Dr. Califf said the agency had the discretion to reject any applicant. “We will not let infant formula into the U.S. that is not safe,” he said.
He also was questioned about findings by the Centers for Disease Control and Prevention and the agency, based on samples of the cronobacter bacteria associated with two of the four infants who fell ill in recent months. Those were compared with five strains of the bacteria found at the Sturgis plant, Dr. Califf said. The agencies and Abbott have said there was no match between any of them.
Dr. Califf said the F.D.A. investigation would continue.
“Saying the cases came directly from that plant is something that we can’t say until the investigation is entirely completed,” he said.
Navigating the Baby Formula Shortage in the U.S.
Representative Lauren Underwood, Democrat of Illinois, also zeroed in on delays at the Abbott plant, asking why the agency had not deemed an on-site inspection critical, even though domestic on-site reviews had been suspended because of the Omicron surge. Dr. Califf acknowledged that failing to prioritize the baby formula inspection might be a lapse the agency notes in its review.
In the House and the Senate, various proposals are being considered that would require more oversight of food safety and improve the supply chain for formula.
On Wednesday, the House approved an emergency infusion of $28 million for the F.D.A. and a bill to relax limits on the types of formula that can be purchased with benefits from the Special Supplemental Nutrition Program for Women, Infants and Children, known as WIC. About half the formula sold in the United States is purchased with WIC benefits.
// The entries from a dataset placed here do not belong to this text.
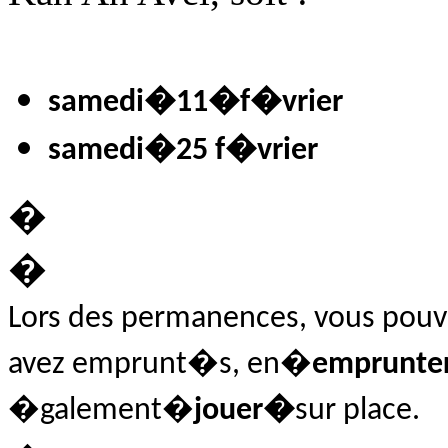
samedi
�11�
f�vrier
samedi
�25 f�vrier
�
�
Lors des permanences, vous pou
avez emprunt�s, en�
emprunte
�galement�
jouer�
sur place.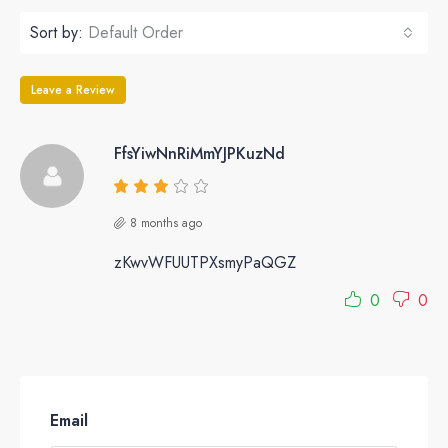
Sort by:
Default Order
Leave a Review
FfsYiwNnRiMmYJPKuzNd
8 months ago
zKwvWFUUTPXsmyPaQGZ
0
0
Email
The Senate is expected to approve the changes to the federal food aid program.
Dr. Califf asked lawmakers to approve an $8.4 billion budget, which would be $2.1 billion above last year’s level. That includes a $76 million increase in food safety funding, which would go toward improving technology to quickly trace food borne illnesses to their source and other efforts to reduce toxins in food.
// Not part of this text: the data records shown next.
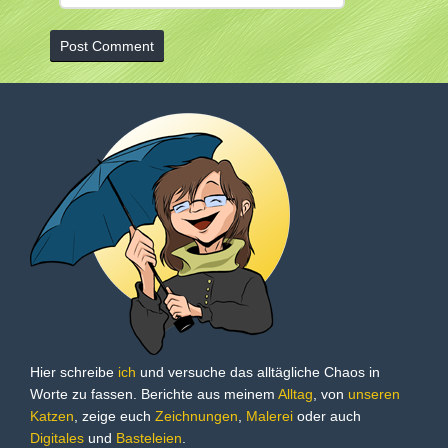
Hier schreibe
ich
und versuche das alltägliche Chaos in
Worte zu fassen. Berichte aus meinem
Alltag
, von
unseren
Katzen
, zeige euch
Zeichnungen
,
Malerei
oder auch
Digitales
und
Basteleien
.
But additional funding for the F.D.A. was expected to meet stiff resistance from Senate Republicans. In a notice sent to rank-and-file lawmakers, Republican leaders criticized Democrats for abandoning bipartisan efforts and instead offering legislation “with no plan to actually fix the problem, all while failing to hold the F.D.A. accountable.”
The House Energy and Commerce Committee has booked top F.D.A. and formula company executives for a hearing next Wednesday on formula safety and supply.
Senator Ron Wyden, a Democrat from Oregon, also announced a Senate Finance Committee investigation into Abbott’s investments in safety improvements amid record revenues.